Chinese tech giant Alibaba has unveiled Qwen3, a new family of artificial intelligence models that, according to the company, rival — and in some cases surpass — the top-performing models from OpenAI and Google.
The Qwen3 model family — most of which are, or will soon be, available under an open license — can be accessed via AI development platforms like Hugging Face and GitHub. These models vary in size, ranging from 0.6 billion to 235 billion parameters. Parameters are a key indicator of a model’s reasoning ability, and generally, more parameters mean better performance.
The emergence of sophisticated AI models developed in China, like Qwen3, has increased pressure on U.S.-based AI labs, prompting U.S. policymakers to further tighten restrictions on the export of advanced chips to Chinese firms.
According to Alibaba, Qwen3 models are "hybrid" models, capable of rapidly answering simple questions while taking extra time to "reason through" more complex problems. This reasoning capability enables the model to internally fact-check its own answers — similar to OpenAI’s o3 model — although this comes with increased latency.
"We have seamlessly integrated thinking and non-thinking modes, giving users the flexibility to manage their reasoning budget," the Qwen team wrote in a blog post. "This design makes it easier to configure task-specific budgets."
Some Qwen3 models are also built on a Mixture of Experts (MoE) architecture, a method that improves computational efficiency by dividing a task into subtasks and assigning each to smaller, specialized “expert” models.
Qwen3 models support 119 languages and have been trained on a dataset of around 36 trillion tokens — raw units of data the model processes (1 million tokens ≈ 750,000 words). The training data includes textbooks, question-answer pairs, code snippets, and AI-generated content, among other sources.
These enhancements significantly improve performance compared to the Qwen2 generation. While Qwen3 models aren’t definitively superior to state-of-the-art models like OpenAI’s o3 or o4-mini, they hold their own in benchmark comparisons.

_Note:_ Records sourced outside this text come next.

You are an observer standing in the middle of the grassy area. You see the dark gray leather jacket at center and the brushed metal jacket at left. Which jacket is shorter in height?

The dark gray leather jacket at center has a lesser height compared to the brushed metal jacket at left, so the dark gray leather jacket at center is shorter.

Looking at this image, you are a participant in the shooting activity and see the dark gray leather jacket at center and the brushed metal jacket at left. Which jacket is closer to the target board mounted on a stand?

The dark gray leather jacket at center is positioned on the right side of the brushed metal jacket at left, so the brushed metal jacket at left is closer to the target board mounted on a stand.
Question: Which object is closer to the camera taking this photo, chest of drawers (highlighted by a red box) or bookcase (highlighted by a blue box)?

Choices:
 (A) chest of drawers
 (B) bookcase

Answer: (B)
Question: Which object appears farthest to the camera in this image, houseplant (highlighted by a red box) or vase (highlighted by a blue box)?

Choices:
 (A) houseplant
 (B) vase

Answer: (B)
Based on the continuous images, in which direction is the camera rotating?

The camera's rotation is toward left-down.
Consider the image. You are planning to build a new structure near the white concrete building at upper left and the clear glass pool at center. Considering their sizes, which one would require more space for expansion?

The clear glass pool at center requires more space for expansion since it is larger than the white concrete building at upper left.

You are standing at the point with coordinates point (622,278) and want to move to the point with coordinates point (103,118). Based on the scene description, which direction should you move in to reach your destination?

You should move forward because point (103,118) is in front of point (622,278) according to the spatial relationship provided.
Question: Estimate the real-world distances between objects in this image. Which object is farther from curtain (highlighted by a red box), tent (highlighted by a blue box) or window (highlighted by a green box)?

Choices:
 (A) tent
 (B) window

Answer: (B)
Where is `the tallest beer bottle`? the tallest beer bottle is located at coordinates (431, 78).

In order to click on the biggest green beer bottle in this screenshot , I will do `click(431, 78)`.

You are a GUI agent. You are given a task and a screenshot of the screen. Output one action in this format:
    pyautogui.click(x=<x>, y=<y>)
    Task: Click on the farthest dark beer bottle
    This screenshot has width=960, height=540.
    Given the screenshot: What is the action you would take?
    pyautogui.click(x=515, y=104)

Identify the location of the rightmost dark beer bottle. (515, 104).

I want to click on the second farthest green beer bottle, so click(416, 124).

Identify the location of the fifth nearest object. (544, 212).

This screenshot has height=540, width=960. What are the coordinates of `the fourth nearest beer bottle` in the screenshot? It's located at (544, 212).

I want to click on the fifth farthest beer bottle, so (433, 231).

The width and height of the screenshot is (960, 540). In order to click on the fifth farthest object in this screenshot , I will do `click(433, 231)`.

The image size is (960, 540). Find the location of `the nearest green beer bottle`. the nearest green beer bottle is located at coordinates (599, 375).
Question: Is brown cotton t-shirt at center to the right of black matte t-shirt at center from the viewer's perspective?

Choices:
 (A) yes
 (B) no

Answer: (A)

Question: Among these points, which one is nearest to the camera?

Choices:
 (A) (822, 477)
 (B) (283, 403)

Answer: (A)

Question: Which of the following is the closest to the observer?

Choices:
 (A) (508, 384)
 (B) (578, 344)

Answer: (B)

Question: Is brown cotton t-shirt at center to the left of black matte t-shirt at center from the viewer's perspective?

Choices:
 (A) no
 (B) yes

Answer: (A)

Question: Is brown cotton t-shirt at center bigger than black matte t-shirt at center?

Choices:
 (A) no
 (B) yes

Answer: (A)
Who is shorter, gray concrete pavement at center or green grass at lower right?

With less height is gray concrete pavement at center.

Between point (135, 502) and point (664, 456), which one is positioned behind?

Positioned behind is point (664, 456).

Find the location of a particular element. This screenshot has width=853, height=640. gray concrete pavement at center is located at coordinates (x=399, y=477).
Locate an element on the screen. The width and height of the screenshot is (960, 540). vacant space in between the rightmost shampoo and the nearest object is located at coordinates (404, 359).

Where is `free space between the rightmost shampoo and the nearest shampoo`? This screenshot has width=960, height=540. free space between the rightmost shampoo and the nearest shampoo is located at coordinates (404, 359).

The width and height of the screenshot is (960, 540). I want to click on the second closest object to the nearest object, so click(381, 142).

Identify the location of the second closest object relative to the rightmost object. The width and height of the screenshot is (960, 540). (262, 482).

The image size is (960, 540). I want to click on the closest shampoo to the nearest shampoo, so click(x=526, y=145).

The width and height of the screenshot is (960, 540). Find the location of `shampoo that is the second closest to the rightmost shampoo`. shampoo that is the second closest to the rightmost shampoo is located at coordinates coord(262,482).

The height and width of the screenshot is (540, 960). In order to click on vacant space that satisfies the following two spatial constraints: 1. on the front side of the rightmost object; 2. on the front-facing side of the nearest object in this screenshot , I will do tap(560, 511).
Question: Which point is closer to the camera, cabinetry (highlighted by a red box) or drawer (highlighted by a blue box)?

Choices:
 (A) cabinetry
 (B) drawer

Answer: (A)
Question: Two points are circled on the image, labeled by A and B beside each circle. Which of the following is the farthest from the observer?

On the Codeforces competitive programming platform, the largest model, Qwen-3-235B-A22B, slightly outperforms both OpenAI’s o3-mini and Google’s Gemini 2.5 Pro. It also beats o3-mini in the AIME math benchmark and BFCL, a test of reasoning abilities. However, this particular model isn’t publicly available — at least not yet.
The largest publicly available model, Qwen3-32B, is still competitive with several other proprietary and open-source models. Notably, it outperforms OpenAI’s o1 model in various tasks, including the LiveCodeBench coding benchmark.
Alibaba highlights that Qwen3 models excel in tool-calling, instruction following, and data format replication. In addition to open downloads, Qwen3 is also accessible via cloud platforms, including Fireworks AI and Hyperbolic.